May God save us from smug self-righteousness that puffs up and makes us look down on others. May He give us humble and contrite hearts, that we may know His mercy and forgiveness. On this day of penitence, let us confess once again that we are too often the very opposite of the love we see in Jesus. For we are impatient and unkind; we are jealous and boastful; we have been arrogant and rude. We insist on our own way; we are irritable and resentful; we’ve rejoiced in the wrong and not in the right. Lord, have mercy on me, a sinner.
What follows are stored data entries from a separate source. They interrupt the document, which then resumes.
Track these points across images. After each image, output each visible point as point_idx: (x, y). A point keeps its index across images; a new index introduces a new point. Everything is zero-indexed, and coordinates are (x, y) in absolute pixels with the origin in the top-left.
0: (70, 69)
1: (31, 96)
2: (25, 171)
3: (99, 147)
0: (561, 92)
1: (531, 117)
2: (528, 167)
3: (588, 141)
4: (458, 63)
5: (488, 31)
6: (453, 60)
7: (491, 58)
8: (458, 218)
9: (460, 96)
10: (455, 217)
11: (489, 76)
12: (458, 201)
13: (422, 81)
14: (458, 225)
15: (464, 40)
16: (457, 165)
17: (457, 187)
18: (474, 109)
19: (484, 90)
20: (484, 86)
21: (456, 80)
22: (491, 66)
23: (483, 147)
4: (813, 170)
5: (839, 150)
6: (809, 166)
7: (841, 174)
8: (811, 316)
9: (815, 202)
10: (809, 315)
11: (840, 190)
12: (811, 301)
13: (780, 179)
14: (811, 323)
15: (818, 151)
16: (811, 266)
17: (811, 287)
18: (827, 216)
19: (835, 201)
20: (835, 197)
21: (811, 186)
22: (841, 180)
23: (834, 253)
The Lenten season that begins with Ash Wednesday is meant to be a time for self-examination, a time to take a spiritual self-inventory, not for the purpose of comparing ourselves to others, but to Jesus. It begins when we ask God to help us see ourselves, not as others may see us, but as God in His mercy and love sees us. We need God’s help to see ourselves as we really are, not as what we so often pretend to be. And of course, God knows us better than we know ourselves – for He is the one “unto whom all hearts are open, all desires known, and from whom no secrets are hid.”
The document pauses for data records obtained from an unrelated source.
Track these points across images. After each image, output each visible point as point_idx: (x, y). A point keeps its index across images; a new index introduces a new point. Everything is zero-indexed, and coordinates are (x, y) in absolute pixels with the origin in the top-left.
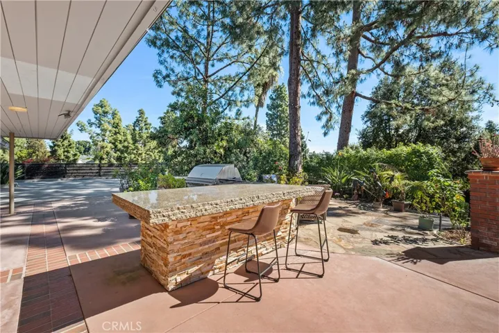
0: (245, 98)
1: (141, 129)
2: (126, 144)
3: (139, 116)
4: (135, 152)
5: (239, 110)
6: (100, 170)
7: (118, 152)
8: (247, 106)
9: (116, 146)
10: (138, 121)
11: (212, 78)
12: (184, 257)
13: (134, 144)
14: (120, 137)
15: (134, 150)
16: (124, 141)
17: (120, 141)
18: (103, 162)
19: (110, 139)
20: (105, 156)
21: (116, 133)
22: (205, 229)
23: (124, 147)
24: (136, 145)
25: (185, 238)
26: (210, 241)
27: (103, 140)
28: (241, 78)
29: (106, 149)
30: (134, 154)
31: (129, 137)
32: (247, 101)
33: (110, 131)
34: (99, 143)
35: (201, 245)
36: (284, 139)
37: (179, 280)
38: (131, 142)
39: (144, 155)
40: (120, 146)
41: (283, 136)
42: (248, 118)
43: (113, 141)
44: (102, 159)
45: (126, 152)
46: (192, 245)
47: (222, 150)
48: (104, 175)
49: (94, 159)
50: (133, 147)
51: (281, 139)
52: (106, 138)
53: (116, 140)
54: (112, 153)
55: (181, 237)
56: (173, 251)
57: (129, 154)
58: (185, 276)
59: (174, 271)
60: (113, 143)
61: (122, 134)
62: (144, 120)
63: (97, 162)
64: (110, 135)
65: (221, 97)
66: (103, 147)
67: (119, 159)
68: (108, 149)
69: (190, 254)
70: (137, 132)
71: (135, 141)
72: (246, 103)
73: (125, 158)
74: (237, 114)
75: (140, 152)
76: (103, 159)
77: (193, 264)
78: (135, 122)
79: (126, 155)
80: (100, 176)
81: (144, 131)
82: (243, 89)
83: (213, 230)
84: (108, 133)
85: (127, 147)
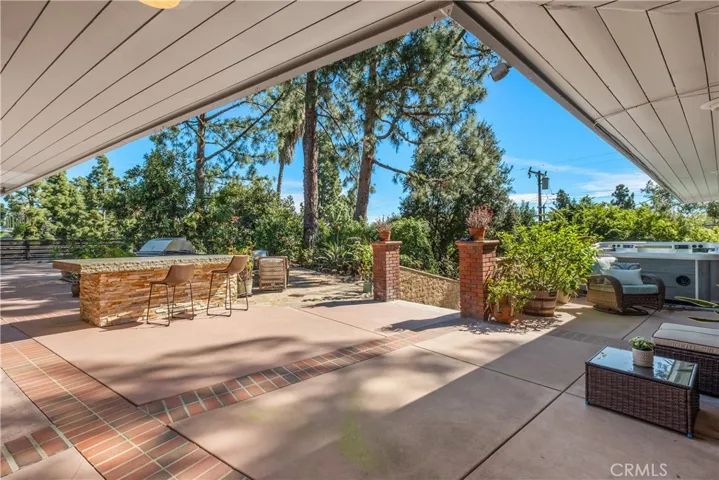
0: (261, 152)
1: (102, 186)
2: (74, 210)
3: (97, 165)
4: (90, 222)
5: (252, 167)
6: (28, 250)
7: (59, 223)
8: (263, 162)
9: (55, 213)
10: (95, 173)
11: (213, 121)
12: (115, 303)
13: (88, 210)
14: (62, 199)
15: (87, 219)
16: (71, 205)
17: (64, 205)
18: (31, 238)
19: (44, 201)
20: (34, 229)
21: (55, 192)
22: (134, 285)
23: (69, 214)
24: (93, 211)
25: (115, 290)
26: (139, 294)
27: (31, 203)
28: (252, 125)
29: (36, 219)
30: (89, 226)
31: (80, 198)
32: (263, 156)
33: (44, 189)
34: (23, 208)
35: (130, 296)
36: (328, 206)
37: (110, 319)
38: (83, 206)
39: (106, 227)
40: (62, 213)
41: (327, 201)
42: (266, 178)
43: (50, 205)
44: (28, 233)
45: (74, 222)
46: (122, 296)
47: (194, 223)
48: (35, 258)
49: (15, 234)
50: (87, 215)
51: (325, 206)
52: (36, 200)
53: (55, 204)
54: (48, 224)
55: (111, 289)
56: (103, 298)
57: (81, 225)
58: (116, 318)
59: (105, 313)
60: (49, 209)
61: (67, 193)
62: (107, 172)
63: (19, 238)
64: (44, 194)
65: (226, 148)
66: (30, 215)
67: (61, 234)
68: (41, 218)
69: (120, 303)
70: (94, 191)
71: (90, 205)
72: (261, 159)
73: (73, 231)
74: (249, 173)
75: (100, 223)
76: (32, 234)
77: (123, 310)
78: (91, 176)
79: (74, 227)
80: (27, 258)
81: (107, 188)
82: (255, 140)
83: (143, 286)
84: (40, 191)
85: (76, 215)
But this is where the good news of the Gospel enters in: Though God knows our faults and failures, still He loves us and reaches out to us in mercy. In spite of our sin-full-ness, He forgives us and reconciles us to Himself, by the blood of Jesus on the cross, who died to save sinners, like you and me. He sees the potential for good that is within us and draws out the best in us by the inner working of His Holy Spirit, “who can do infinitely more than we can ask or imagine.”  (Ephesians 3:20)

Let us pray.

Lord, during this season of Lent, make us humble and loving servants of your Kingdom. Help us to see the goodness in others and to love them as you love them. Take away from us pride and self-righteousness, and fill our hearts with a deeper love for Jesus and for others each day of our lives. Amen.